Soon the ward surgeon, Dr. Dinkle, approaches, making his rounds. To Hayes’s surprise, he doesn’t stop at Casper’s bed but only gives Casper a quick glance. Hayes stands and salutes the corpulent surgeon, who says with a dissonant lack of irony, “Good morning, Private Hayes, and welcome back to the world of ceaseless bla
bbering.”
“Thank you, sir,” says Hayes.
“I’ve had a letter from Philadelphia, from Dr. Drum, who inquired about your health,” says the ward surgeon—a flat statement of fact—and then moves on again.
The brown dog from the aisle eases alongside Casper’s bed. A hound with floppy silken-looking ears and sagging jowls, the dog looks briefly at Hayes, its melancholy eyes blinking in the wind from the window.

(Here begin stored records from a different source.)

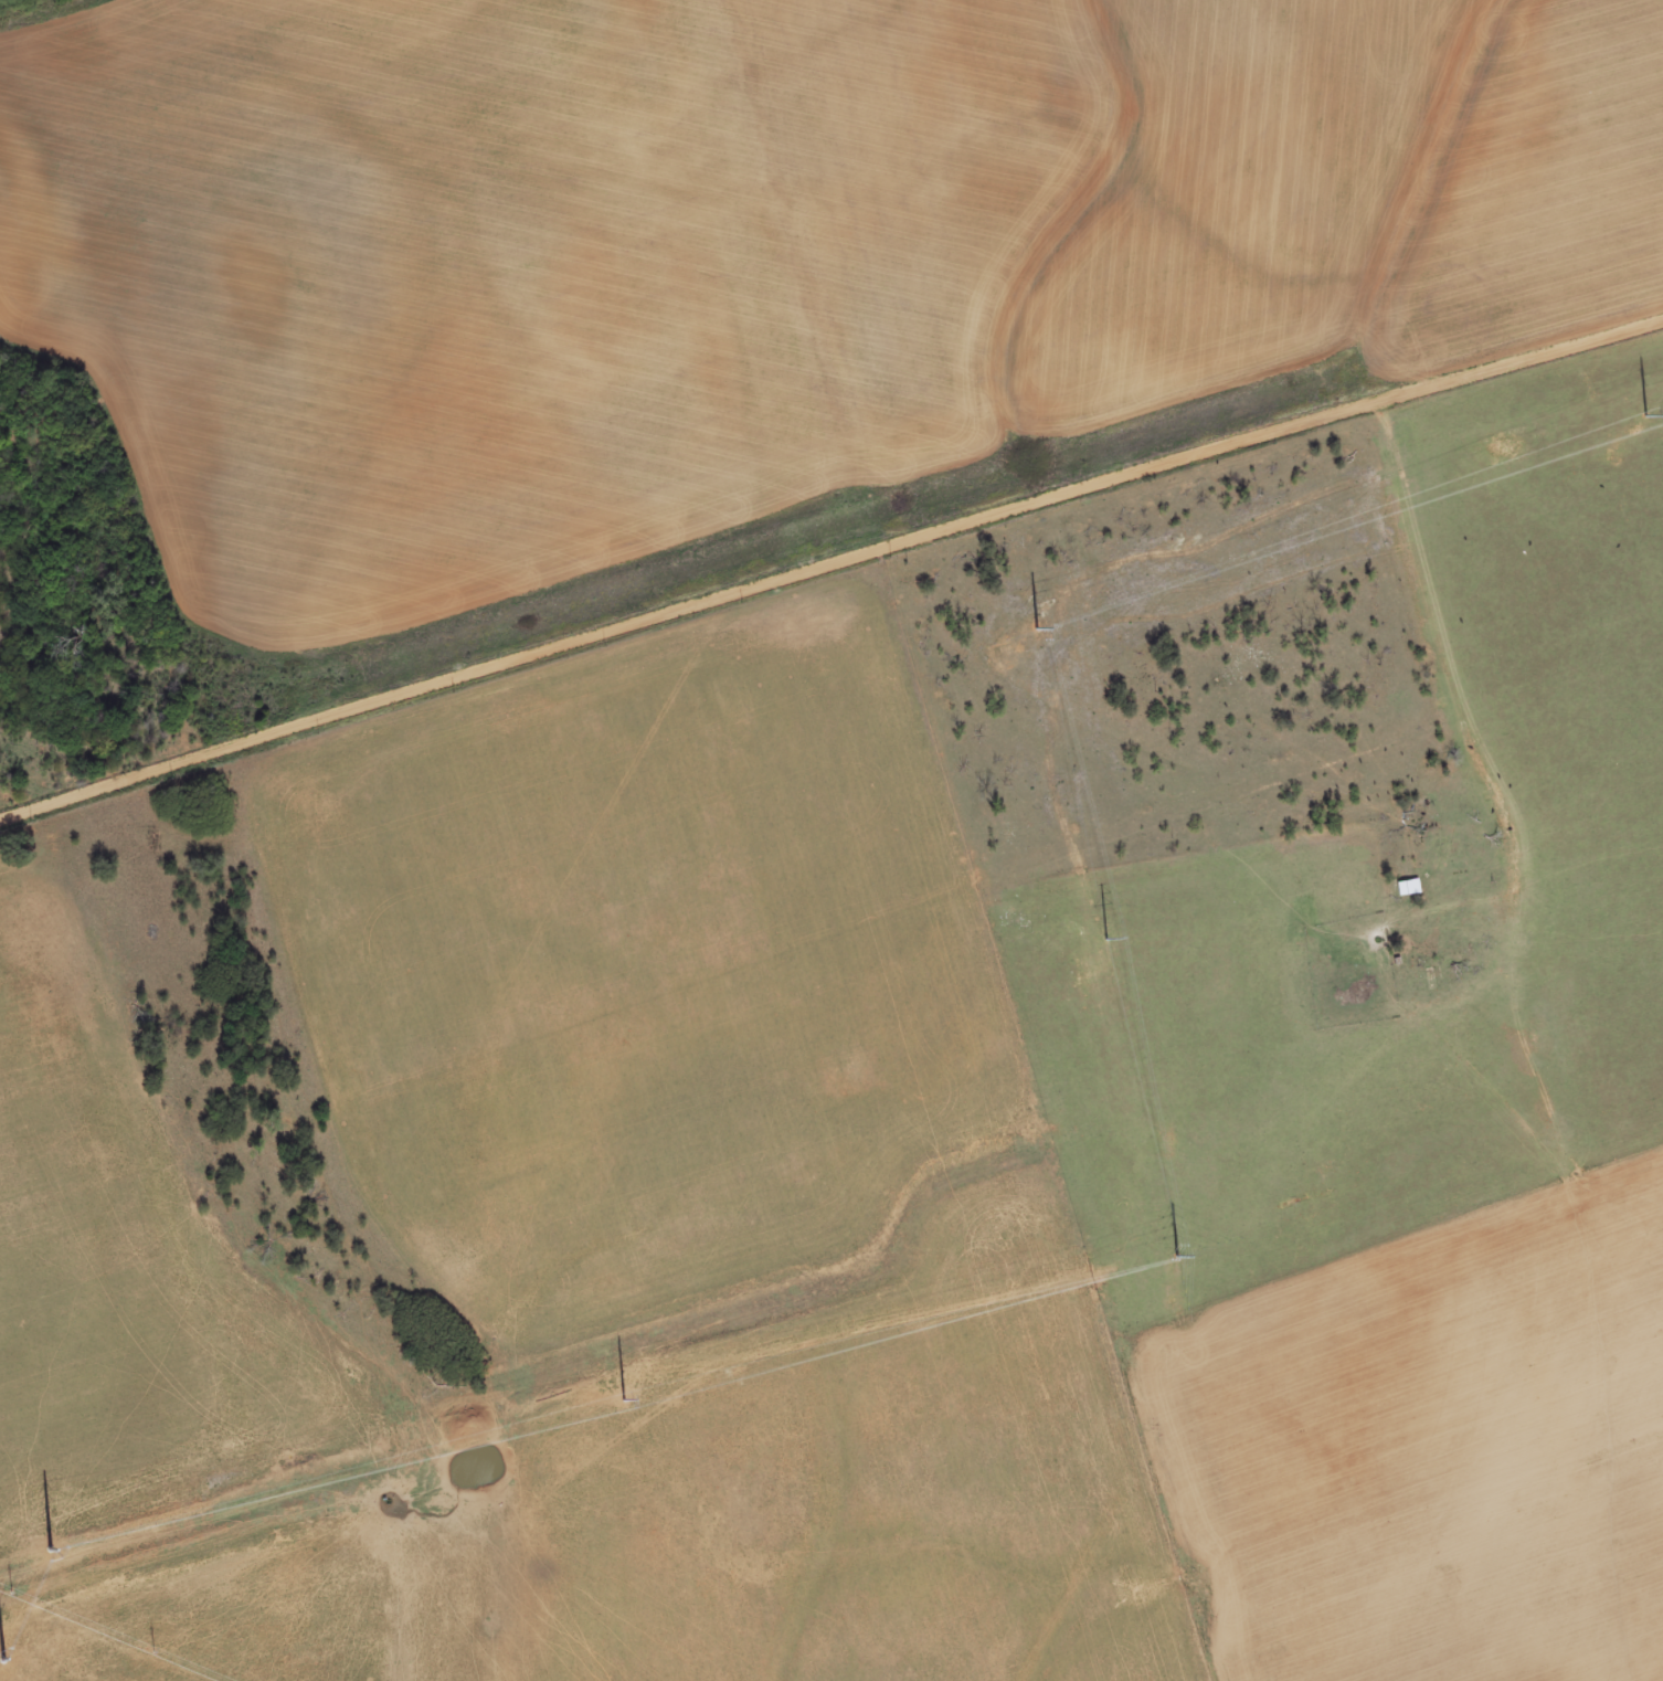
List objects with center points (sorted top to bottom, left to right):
road: (829, 560)
road: (1430, 613)
power tower: (1037, 625)
building: (1410, 890)
power tower: (1177, 1249)
power tower: (50, 1544)
power tower: (1, 1650)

It turns to Casper and sniffs at the stump that rests on the small pillow. It gives the dressing a tentative exploratory lick, sniffs again, and then lowers its chin for a moment to the edge of the mattress. The dog, thinks Hayes, is giving poor Casper more attention and concern than any of the doctors.
With a sigh and a thud, the dog drops to the floor in the narrow space between the beds. When Hayes looks up, he sees, standing tattered and forlorn in the aisle, a soldier about his own age. At first, he thinks it’s the ghost of Billy Swift, but then the soldier removes his cap and reveals an abundant shock of black hair. His right arm hangs in a blood- and mud-stained sling, and beneath his unbuttoned jacket, his middle is wrapped all round with dirty bandaging. Hayes gets off the bed and starts to go to the soldier, who appears transfixed by the hound on the floor. He allows Hayes to escort him to the bed—they move carefully, in half steps—and just as they reach the end of it and the soldier braces himself with a hand on the footrail, Captain Gracie appears and pauses next to them.
Hayes expects a reprimand—after all, the soldier is obviously a new arrival, and if Hayes means to help, he should be fetching a steward or a nurse—but the captain says nothing, only studies them coldly. Hayes would have thought the captain quite settled on all counts where he was concerned—there was nothing about Hayes still to be explored or debated—yet when at last he meets Hayes’s eye, the usual glare of disdain is oddly complicated by traces of ambiguity. The captain seems as if he might speak but then thinks the better of it, turns, and strides away in a rush.
“Sit here,” says Hayes to the soldier, as he helps him onto the edge of the mattress. “Did you lose your way? Are you in pain? What can I do for you?”